» **Problem requirements**
Begin at the line containing "serving tray [151,211,215,240]" in the entries below and end at the line containing "clothes hamper [506,258,607,362]"; transcribe that range exactly and nothing outside it.

(Data records)
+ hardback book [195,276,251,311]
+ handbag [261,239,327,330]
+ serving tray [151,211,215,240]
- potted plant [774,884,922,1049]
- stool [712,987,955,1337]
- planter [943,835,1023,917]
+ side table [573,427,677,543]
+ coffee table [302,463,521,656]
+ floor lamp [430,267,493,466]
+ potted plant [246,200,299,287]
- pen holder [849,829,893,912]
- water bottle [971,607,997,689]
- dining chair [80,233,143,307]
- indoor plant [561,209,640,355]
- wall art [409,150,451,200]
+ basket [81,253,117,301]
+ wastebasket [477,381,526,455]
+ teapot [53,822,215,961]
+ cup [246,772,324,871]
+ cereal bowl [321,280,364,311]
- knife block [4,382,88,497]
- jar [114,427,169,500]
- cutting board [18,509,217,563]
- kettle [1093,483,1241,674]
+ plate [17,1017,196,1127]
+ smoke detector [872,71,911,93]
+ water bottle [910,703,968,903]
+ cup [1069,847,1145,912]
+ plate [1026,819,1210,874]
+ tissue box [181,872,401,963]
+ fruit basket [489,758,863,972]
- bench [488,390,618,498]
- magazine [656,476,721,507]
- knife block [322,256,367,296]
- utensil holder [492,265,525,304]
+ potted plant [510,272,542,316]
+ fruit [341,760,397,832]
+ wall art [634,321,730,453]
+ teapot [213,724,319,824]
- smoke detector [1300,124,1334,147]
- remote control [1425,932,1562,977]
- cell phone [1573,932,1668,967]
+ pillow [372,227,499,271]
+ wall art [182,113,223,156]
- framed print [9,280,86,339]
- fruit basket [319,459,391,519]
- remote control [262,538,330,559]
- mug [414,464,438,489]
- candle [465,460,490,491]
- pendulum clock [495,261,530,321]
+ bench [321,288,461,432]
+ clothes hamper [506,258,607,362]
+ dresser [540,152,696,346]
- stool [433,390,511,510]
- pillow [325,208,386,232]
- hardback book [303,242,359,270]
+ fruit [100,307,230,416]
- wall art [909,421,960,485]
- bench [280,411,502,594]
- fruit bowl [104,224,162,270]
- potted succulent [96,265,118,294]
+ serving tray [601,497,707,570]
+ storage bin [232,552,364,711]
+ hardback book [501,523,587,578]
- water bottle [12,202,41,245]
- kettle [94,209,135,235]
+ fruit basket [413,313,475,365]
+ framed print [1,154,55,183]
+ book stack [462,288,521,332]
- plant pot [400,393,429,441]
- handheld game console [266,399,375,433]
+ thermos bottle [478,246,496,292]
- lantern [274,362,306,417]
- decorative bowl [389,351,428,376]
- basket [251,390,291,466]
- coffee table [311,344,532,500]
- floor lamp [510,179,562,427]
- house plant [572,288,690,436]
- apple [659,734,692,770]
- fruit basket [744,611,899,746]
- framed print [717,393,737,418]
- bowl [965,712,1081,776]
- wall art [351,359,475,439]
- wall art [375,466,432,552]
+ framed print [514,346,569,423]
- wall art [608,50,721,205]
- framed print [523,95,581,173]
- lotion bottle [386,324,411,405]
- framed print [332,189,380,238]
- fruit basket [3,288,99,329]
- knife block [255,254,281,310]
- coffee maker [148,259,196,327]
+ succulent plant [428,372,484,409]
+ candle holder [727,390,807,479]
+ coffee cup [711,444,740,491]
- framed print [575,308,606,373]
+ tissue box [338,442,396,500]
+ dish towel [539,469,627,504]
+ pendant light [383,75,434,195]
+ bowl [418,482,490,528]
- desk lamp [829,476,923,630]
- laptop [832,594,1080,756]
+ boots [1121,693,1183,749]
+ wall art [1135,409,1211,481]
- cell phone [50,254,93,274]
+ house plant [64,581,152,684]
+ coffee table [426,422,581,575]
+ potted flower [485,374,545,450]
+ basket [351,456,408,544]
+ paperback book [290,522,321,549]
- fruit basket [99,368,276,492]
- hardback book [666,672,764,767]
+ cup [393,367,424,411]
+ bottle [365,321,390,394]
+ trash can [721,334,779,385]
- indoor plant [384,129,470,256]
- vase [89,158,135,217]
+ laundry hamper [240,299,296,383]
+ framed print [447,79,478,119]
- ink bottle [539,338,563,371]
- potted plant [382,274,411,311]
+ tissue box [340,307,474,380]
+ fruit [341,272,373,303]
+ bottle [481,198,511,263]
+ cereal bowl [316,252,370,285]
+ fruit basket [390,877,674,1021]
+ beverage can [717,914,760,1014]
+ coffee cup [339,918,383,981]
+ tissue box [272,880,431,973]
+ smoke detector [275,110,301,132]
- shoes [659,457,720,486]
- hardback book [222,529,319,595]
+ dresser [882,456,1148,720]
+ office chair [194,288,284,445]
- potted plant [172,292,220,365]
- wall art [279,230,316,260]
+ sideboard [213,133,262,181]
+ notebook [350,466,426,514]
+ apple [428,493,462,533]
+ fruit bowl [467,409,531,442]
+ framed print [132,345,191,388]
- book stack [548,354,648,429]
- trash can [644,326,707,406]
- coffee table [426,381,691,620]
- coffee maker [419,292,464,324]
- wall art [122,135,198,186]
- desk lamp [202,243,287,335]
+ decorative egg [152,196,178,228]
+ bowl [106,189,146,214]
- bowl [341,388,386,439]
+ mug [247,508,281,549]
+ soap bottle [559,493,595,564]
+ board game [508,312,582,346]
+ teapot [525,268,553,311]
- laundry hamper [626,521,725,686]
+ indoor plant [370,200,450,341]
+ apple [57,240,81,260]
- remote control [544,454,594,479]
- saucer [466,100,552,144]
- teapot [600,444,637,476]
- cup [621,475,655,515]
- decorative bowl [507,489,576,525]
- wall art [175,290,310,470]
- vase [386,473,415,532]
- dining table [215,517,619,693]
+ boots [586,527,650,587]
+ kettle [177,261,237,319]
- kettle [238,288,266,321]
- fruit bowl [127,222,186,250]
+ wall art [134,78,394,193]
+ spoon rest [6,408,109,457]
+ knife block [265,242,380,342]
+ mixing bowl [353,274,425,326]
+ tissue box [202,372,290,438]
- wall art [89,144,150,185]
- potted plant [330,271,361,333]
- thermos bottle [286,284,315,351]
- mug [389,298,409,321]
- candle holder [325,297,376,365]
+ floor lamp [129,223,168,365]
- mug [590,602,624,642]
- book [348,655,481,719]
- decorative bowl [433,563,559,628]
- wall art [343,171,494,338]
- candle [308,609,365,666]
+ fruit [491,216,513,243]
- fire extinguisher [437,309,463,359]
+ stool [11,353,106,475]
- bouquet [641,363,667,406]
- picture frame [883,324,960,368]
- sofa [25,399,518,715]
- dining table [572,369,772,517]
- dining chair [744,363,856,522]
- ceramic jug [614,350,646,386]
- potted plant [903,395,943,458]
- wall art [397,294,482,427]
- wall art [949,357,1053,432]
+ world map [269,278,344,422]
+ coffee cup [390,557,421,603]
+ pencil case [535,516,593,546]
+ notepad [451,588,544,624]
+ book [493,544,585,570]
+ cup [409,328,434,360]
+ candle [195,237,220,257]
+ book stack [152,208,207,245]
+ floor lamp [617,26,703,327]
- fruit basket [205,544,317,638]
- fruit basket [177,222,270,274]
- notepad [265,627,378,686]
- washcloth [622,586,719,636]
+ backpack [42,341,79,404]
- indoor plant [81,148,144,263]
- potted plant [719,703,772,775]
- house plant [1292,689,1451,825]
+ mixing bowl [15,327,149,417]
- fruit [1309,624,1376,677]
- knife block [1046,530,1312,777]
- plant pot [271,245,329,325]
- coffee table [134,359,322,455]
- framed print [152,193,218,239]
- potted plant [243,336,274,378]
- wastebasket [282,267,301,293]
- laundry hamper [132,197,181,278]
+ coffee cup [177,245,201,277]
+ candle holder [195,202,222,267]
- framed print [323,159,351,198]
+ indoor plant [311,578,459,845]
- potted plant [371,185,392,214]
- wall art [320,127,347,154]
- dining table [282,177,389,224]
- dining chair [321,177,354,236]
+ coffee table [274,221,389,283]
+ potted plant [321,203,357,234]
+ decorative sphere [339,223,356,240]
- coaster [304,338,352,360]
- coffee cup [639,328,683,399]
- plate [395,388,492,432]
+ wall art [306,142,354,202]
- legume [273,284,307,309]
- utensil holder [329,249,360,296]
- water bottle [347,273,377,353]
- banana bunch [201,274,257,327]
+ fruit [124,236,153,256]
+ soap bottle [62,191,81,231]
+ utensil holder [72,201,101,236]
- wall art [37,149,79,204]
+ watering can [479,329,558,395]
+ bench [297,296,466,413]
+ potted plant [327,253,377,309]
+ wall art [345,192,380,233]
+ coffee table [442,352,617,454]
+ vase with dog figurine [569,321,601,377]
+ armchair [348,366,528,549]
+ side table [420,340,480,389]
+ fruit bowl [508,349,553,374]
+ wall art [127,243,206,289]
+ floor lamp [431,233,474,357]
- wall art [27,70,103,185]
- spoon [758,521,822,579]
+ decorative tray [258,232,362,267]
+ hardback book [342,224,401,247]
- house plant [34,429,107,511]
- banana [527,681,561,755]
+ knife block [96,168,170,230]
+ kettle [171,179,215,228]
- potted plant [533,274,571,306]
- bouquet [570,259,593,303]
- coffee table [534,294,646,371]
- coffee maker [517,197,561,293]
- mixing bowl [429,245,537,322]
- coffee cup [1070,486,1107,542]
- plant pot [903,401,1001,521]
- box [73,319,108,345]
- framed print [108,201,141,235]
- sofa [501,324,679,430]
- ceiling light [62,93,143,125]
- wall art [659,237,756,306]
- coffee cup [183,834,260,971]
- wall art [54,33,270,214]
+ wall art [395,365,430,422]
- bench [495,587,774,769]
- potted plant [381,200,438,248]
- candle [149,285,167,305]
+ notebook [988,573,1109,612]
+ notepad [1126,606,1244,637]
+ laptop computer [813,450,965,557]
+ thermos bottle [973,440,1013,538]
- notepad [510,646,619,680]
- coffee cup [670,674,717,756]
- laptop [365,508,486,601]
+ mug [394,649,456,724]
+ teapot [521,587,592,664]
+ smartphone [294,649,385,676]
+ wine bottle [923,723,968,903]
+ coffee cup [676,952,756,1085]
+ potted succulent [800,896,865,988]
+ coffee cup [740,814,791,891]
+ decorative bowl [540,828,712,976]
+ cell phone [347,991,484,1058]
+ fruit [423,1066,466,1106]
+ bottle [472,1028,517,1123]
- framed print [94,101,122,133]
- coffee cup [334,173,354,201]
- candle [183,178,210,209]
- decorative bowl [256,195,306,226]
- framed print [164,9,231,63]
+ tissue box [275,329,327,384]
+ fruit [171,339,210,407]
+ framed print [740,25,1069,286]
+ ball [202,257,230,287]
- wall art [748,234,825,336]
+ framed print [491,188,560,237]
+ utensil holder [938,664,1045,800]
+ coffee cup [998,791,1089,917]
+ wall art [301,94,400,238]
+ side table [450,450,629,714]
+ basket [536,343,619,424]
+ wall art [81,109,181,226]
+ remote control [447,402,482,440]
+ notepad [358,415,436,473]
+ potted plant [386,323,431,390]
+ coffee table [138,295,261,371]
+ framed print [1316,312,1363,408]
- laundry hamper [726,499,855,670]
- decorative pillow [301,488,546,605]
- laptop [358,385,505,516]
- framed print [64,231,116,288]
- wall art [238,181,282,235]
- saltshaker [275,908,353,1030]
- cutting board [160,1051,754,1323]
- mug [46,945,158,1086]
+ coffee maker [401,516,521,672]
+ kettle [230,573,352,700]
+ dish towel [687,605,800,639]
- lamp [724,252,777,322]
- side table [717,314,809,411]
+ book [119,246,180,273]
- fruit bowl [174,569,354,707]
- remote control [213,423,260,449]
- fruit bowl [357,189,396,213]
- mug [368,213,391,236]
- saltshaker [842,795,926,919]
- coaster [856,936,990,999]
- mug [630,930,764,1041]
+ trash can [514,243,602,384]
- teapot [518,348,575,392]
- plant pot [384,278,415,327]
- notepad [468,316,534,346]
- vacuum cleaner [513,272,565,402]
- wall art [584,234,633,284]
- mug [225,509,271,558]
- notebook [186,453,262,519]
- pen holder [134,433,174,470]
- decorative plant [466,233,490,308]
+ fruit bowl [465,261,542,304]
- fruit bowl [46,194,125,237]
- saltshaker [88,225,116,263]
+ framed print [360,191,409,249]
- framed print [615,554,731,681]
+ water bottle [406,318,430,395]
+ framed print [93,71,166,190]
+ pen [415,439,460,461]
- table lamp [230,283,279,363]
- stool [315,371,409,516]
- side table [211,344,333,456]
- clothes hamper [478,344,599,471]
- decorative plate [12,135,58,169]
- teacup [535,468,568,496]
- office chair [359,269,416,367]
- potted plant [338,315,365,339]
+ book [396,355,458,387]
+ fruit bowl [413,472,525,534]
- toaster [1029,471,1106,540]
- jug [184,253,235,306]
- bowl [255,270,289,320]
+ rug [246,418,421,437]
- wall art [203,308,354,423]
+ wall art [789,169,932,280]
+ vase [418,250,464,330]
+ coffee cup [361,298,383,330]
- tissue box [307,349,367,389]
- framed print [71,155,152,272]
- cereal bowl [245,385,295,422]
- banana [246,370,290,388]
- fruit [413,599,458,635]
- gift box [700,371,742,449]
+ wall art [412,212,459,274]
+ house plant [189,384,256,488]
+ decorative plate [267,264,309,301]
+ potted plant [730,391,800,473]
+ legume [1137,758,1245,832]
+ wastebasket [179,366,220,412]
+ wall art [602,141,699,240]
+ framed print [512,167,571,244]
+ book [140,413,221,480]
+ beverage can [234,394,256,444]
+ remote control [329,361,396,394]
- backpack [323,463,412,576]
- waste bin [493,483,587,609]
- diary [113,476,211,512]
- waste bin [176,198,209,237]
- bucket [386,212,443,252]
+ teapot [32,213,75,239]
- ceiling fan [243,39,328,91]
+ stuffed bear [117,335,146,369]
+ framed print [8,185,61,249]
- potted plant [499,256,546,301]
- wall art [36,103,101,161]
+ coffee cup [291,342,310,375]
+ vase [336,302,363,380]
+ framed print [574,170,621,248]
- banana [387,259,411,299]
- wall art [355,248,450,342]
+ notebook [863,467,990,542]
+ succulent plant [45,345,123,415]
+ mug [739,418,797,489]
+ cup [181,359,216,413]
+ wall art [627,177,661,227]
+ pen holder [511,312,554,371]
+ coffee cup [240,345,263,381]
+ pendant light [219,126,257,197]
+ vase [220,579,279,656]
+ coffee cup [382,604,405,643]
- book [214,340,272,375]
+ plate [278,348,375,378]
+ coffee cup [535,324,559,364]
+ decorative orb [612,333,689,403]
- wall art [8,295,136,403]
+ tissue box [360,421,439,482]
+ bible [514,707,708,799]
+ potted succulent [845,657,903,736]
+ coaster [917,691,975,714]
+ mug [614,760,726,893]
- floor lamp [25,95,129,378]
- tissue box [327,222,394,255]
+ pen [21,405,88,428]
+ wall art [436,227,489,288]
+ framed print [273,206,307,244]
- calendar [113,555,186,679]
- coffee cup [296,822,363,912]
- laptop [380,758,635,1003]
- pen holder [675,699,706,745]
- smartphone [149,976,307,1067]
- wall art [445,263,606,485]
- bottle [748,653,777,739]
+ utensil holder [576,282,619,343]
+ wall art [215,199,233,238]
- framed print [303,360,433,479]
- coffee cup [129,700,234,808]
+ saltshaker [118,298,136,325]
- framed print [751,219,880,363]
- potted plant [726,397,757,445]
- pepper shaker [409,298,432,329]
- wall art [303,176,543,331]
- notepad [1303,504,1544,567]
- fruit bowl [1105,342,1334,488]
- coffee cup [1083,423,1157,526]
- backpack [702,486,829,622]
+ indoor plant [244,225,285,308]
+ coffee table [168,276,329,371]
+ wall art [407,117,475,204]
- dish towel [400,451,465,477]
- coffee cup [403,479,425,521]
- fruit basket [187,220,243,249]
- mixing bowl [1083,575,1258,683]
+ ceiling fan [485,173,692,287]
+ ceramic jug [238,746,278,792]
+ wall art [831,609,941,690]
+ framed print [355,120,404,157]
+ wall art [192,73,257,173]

» **Answer for the task**
+ serving tray [151,211,215,240]
- potted plant [774,884,922,1049]
- stool [712,987,955,1337]
- planter [943,835,1023,917]
+ side table [573,427,677,543]
+ coffee table [302,463,521,656]
+ floor lamp [430,267,493,466]
+ potted plant [246,200,299,287]
- pen holder [849,829,893,912]
- water bottle [971,607,997,689]
- dining chair [80,233,143,307]
- indoor plant [561,209,640,355]
- wall art [409,150,451,200]
+ basket [81,253,117,301]
+ wastebasket [477,381,526,455]
+ teapot [53,822,215,961]
+ cup [246,772,324,871]
+ cereal bowl [321,280,364,311]
- knife block [4,382,88,497]
- jar [114,427,169,500]
- cutting board [18,509,217,563]
- kettle [1093,483,1241,674]
+ plate [17,1017,196,1127]
+ smoke detector [872,71,911,93]
+ water bottle [910,703,968,903]
+ cup [1069,847,1145,912]
+ plate [1026,819,1210,874]
+ tissue box [181,872,401,963]
+ fruit basket [489,758,863,972]
- bench [488,390,618,498]
- magazine [656,476,721,507]
- knife block [322,256,367,296]
- utensil holder [492,265,525,304]
+ potted plant [510,272,542,316]
+ fruit [341,760,397,832]
+ wall art [634,321,730,453]
+ teapot [213,724,319,824]
- smoke detector [1300,124,1334,147]
- remote control [1425,932,1562,977]
- cell phone [1573,932,1668,967]
+ pillow [372,227,499,271]
+ wall art [182,113,223,156]
- framed print [9,280,86,339]
- fruit basket [319,459,391,519]
- remote control [262,538,330,559]
- mug [414,464,438,489]
- candle [465,460,490,491]
- pendulum clock [495,261,530,321]
+ bench [321,288,461,432]
+ clothes hamper [506,258,607,362]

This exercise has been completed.